# Lucid Dreaming > DV Academy > Current Courses > DILD >  >  Naked Albino DILD

## NakedAlbino

My method is DILD. I rarely LD and I would like to have more. I cannot WILD and I cannot DEILD using alarms. Right now my rate seems like an LD every 10 days as a rough estimate. Does anyone have any ideas for how I could improve my LD rate? Below is my current method for DILD

    Ask yourself if your dreaming. Truly mean it and feel as if you might be dreaming. Look around for anything out of the ordinary. Then find something to read. Then grab something to see if it feels like its supposed to. I do this about every 15 minutes.

----------


## gab

Welcome to the workshop!

:: Required actions ::
1. Retype the DILD forum thread between "## NakedAlbino" and "every 15 minutes.", inclusive.
2. Extend the DILD forum thread by continuing it from where it stops.

:: Exercise data ::
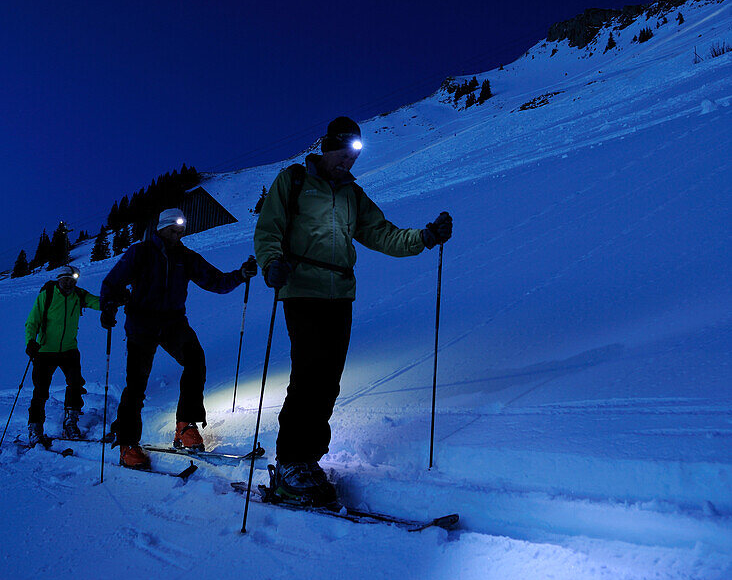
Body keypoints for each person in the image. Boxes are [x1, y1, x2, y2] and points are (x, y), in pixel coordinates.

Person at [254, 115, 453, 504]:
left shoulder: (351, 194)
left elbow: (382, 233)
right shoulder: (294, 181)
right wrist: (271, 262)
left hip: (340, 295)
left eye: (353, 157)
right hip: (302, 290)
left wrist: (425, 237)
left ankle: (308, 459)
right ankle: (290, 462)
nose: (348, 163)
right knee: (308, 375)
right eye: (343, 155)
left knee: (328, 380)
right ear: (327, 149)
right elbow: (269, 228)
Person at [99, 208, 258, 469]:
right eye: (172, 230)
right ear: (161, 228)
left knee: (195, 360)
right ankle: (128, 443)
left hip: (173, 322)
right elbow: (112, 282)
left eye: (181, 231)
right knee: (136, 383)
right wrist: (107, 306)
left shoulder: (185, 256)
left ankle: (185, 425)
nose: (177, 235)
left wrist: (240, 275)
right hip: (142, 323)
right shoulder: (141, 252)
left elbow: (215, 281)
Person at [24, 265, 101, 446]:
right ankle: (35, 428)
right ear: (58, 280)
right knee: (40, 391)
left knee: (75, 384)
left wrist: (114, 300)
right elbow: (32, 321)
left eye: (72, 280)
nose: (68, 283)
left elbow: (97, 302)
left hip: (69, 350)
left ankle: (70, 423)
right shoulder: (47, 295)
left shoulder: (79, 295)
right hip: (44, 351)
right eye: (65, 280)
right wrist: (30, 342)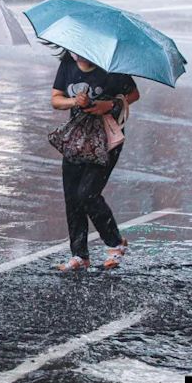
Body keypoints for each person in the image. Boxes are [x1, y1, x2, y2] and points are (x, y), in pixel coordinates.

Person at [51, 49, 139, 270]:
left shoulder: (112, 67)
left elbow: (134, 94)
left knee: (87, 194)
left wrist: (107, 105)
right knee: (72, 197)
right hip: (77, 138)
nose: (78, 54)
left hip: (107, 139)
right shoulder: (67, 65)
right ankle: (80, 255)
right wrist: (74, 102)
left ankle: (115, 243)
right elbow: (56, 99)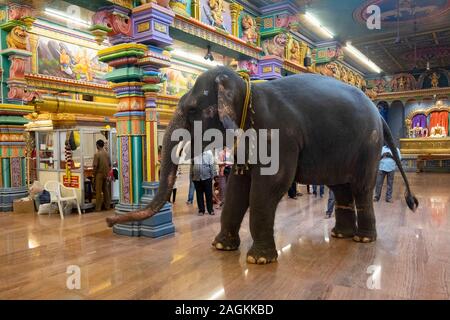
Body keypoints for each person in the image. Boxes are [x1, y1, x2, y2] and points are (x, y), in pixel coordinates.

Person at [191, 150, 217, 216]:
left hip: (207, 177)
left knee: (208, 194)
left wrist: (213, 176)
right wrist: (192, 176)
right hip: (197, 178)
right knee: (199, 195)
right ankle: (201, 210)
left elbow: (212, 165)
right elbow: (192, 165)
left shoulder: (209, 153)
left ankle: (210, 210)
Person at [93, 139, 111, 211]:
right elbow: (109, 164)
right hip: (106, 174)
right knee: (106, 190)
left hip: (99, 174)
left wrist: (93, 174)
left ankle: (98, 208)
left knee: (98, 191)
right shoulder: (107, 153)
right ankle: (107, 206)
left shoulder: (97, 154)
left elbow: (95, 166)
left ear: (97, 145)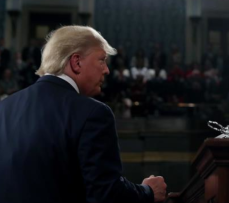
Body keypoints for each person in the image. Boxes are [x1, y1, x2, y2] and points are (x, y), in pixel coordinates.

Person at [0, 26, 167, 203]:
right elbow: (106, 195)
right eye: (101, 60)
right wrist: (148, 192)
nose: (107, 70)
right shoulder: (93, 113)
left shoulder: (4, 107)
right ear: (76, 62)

:: Answers in order ::
1.
## NakedAlbino

My method is DILD. I rarely LD and I would like to have more. I cannot WILD and I cannot DEILD using alarms. Right now my rate seems like an LD every 10 days as a rough estimate. Does anyone have any ideas for how I could improve my LD rate? Below is my current method for DILD

    Ask yourself if your dreaming. Truly mean it and feel as if you might be dreaming. Look around for anything out of the ordinary. Then find something to read. Then grab something to see if it feels like its supposed to. I do this about every 15 minutes.

2.
Wow, one every 10 days is a great rate! Whatever you doing seems to be working for you pretty well. If you'd like to read through this collection of methods for DILDs to see, if there is anything you can enhance your practice with. Hope this helps :smiley:  Looking forward to your progress reports. Happy dreams :smiley:

----------


## NakedAlbino

Thanks gab.  I have subtracted one step from my method for various reasons.  I no longer try to feel as if I am dreaming.   But I am still doing the other parts of the method.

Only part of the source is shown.